**GIVEN ENTRIES**
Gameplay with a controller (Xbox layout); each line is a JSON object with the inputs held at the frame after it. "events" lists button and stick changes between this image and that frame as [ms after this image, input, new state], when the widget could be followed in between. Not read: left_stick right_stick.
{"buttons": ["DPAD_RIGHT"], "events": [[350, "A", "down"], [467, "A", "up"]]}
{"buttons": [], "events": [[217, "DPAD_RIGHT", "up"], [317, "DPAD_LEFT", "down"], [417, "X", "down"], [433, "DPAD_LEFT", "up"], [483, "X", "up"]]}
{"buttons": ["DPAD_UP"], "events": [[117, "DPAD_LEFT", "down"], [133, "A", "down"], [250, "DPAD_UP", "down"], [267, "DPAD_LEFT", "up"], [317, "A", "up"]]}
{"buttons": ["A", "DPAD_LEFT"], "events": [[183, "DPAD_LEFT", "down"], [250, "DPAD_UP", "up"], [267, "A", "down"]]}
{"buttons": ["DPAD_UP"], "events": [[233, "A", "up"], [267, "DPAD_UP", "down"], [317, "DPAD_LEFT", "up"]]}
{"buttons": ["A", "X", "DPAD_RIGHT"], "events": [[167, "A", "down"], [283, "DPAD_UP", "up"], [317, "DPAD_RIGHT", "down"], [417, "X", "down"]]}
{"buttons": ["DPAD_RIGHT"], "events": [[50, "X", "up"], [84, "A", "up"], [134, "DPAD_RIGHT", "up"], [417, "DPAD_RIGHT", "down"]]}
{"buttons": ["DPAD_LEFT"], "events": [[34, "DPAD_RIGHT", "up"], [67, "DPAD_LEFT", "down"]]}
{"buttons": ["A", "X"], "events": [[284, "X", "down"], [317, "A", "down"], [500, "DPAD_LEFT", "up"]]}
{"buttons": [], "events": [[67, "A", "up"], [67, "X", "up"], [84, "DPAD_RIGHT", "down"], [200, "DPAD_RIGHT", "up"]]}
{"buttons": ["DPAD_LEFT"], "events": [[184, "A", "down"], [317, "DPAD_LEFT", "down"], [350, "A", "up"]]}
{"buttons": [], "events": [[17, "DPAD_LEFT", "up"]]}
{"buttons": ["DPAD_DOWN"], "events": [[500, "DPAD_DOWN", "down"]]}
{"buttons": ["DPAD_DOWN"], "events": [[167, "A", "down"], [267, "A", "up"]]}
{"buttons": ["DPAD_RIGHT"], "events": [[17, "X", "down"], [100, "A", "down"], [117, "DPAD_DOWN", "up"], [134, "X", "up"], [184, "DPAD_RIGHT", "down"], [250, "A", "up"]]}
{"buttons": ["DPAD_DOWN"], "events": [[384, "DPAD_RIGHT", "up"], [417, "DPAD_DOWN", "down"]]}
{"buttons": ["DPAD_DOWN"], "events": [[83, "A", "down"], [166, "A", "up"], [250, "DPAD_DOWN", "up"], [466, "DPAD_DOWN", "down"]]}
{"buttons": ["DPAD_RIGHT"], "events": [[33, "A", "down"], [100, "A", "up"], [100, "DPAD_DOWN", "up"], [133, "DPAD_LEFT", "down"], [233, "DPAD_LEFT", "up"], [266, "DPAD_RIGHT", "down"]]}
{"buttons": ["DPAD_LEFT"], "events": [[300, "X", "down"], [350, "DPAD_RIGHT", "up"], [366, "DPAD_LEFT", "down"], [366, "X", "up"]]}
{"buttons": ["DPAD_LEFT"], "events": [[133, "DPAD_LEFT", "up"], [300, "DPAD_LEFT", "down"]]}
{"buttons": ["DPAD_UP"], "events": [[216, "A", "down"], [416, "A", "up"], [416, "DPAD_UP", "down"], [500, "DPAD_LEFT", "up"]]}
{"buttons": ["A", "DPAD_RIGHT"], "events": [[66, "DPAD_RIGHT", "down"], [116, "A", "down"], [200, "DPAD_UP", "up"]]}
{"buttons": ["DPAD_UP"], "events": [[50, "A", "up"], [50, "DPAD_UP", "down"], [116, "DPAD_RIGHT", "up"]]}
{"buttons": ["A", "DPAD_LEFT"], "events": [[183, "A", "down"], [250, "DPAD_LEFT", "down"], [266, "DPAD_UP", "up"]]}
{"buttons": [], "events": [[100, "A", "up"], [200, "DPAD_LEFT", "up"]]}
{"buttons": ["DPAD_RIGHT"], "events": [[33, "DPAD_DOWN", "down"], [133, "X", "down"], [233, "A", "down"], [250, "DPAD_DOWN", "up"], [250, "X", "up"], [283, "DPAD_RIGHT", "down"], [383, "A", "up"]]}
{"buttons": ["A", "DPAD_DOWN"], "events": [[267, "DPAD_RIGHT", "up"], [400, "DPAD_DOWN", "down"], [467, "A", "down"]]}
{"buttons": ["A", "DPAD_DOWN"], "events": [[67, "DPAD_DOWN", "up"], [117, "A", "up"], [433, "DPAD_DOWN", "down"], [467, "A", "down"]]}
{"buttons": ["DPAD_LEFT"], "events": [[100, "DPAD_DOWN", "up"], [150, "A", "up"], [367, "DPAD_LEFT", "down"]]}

**THE TASK**
Reproduce every entry above so that each one matches its source exactly.

**PROBLEM SOLUTION**
Gameplay with a controller (Xbox layout); each line is a JSON object with the inputs held at the frame after it. "events" lists button and stick changes between this image and that frame as [ms after this image, input, new state], when the widget could be followed in between. Not read: left_stick right_stick.
{"buttons": ["DPAD_RIGHT"], "events": [[350, "A", "down"], [467, "A", "up"]]}
{"buttons": [], "events": [[217, "DPAD_RIGHT", "up"], [317, "DPAD_LEFT", "down"], [417, "X", "down"], [433, "DPAD_LEFT", "up"], [483, "X", "up"]]}
{"buttons": ["DPAD_UP"], "events": [[117, "DPAD_LEFT", "down"], [133, "A", "down"], [250, "DPAD_UP", "down"], [267, "DPAD_LEFT", "up"], [317, "A", "up"]]}
{"buttons": ["A", "DPAD_LEFT"], "events": [[183, "DPAD_LEFT", "down"], [250, "DPAD_UP", "up"], [267, "A", "down"]]}
{"buttons": ["DPAD_UP"], "events": [[233, "A", "up"], [267, "DPAD_UP", "down"], [317, "DPAD_LEFT", "up"]]}
{"buttons": ["A", "X", "DPAD_RIGHT"], "events": [[167, "A", "down"], [283, "DPAD_UP", "up"], [317, "DPAD_RIGHT", "down"], [417, "X", "down"]]}
{"buttons": ["DPAD_RIGHT"], "events": [[50, "X", "up"], [84, "A", "up"], [134, "DPAD_RIGHT", "up"], [417, "DPAD_RIGHT", "down"]]}
{"buttons": ["DPAD_LEFT"], "events": [[34, "DPAD_RIGHT", "up"], [67, "DPAD_LEFT", "down"]]}
{"buttons": ["A", "X"], "events": [[284, "X", "down"], [317, "A", "down"], [500, "DPAD_LEFT", "up"]]}
{"buttons": [], "events": [[67, "A", "up"], [67, "X", "up"], [84, "DPAD_RIGHT", "down"], [200, "DPAD_RIGHT", "up"]]}
{"buttons": ["DPAD_LEFT"], "events": [[184, "A", "down"], [317, "DPAD_LEFT", "down"], [350, "A", "up"]]}
{"buttons": [], "events": [[17, "DPAD_LEFT", "up"]]}
{"buttons": ["DPAD_DOWN"], "events": [[500, "DPAD_DOWN", "down"]]}
{"buttons": ["DPAD_DOWN"], "events": [[167, "A", "down"], [267, "A", "up"]]}
{"buttons": ["DPAD_RIGHT"], "events": [[17, "X", "down"], [100, "A", "down"], [117, "DPAD_DOWN", "up"], [134, "X", "up"], [184, "DPAD_RIGHT", "down"], [250, "A", "up"]]}
{"buttons": ["DPAD_DOWN"], "events": [[384, "DPAD_RIGHT", "up"], [417, "DPAD_DOWN", "down"]]}
{"buttons": ["DPAD_DOWN"], "events": [[83, "A", "down"], [166, "A", "up"], [250, "DPAD_DOWN", "up"], [466, "DPAD_DOWN", "down"]]}
{"buttons": ["DPAD_RIGHT"], "events": [[33, "A", "down"], [100, "A", "up"], [100, "DPAD_DOWN", "up"], [133, "DPAD_LEFT", "down"], [233, "DPAD_LEFT", "up"], [266, "DPAD_RIGHT", "down"]]}
{"buttons": ["DPAD_LEFT"], "events": [[300, "X", "down"], [350, "DPAD_RIGHT", "up"], [366, "DPAD_LEFT", "down"], [366, "X", "up"]]}
{"buttons": ["DPAD_LEFT"], "events": [[133, "DPAD_LEFT", "up"], [300, "DPAD_LEFT", "down"]]}
{"buttons": ["DPAD_UP"], "events": [[216, "A", "down"], [416, "A", "up"], [416, "DPAD_UP", "down"], [500, "DPAD_LEFT", "up"]]}
{"buttons": ["A", "DPAD_RIGHT"], "events": [[66, "DPAD_RIGHT", "down"], [116, "A", "down"], [200, "DPAD_UP", "up"]]}
{"buttons": ["DPAD_UP"], "events": [[50, "A", "up"], [50, "DPAD_UP", "down"], [116, "DPAD_RIGHT", "up"]]}
{"buttons": ["A", "DPAD_LEFT"], "events": [[183, "A", "down"], [250, "DPAD_LEFT", "down"], [266, "DPAD_UP", "up"]]}
{"buttons": [], "events": [[100, "A", "up"], [200, "DPAD_LEFT", "up"]]}
{"buttons": ["DPAD_RIGHT"], "events": [[33, "DPAD_DOWN", "down"], [133, "X", "down"], [233, "A", "down"], [250, "DPAD_DOWN", "up"], [250, "X", "up"], [283, "DPAD_RIGHT", "down"], [383, "A", "up"]]}
{"buttons": ["A", "DPAD_DOWN"], "events": [[267, "DPAD_RIGHT", "up"], [400, "DPAD_DOWN", "down"], [467, "A", "down"]]}
{"buttons": ["A", "DPAD_DOWN"], "events": [[67, "DPAD_DOWN", "up"], [117, "A", "up"], [433, "DPAD_DOWN", "down"], [467, "A", "down"]]}
{"buttons": ["DPAD_LEFT"], "events": [[100, "DPAD_DOWN", "up"], [150, "A", "up"], [367, "DPAD_LEFT", "down"]]}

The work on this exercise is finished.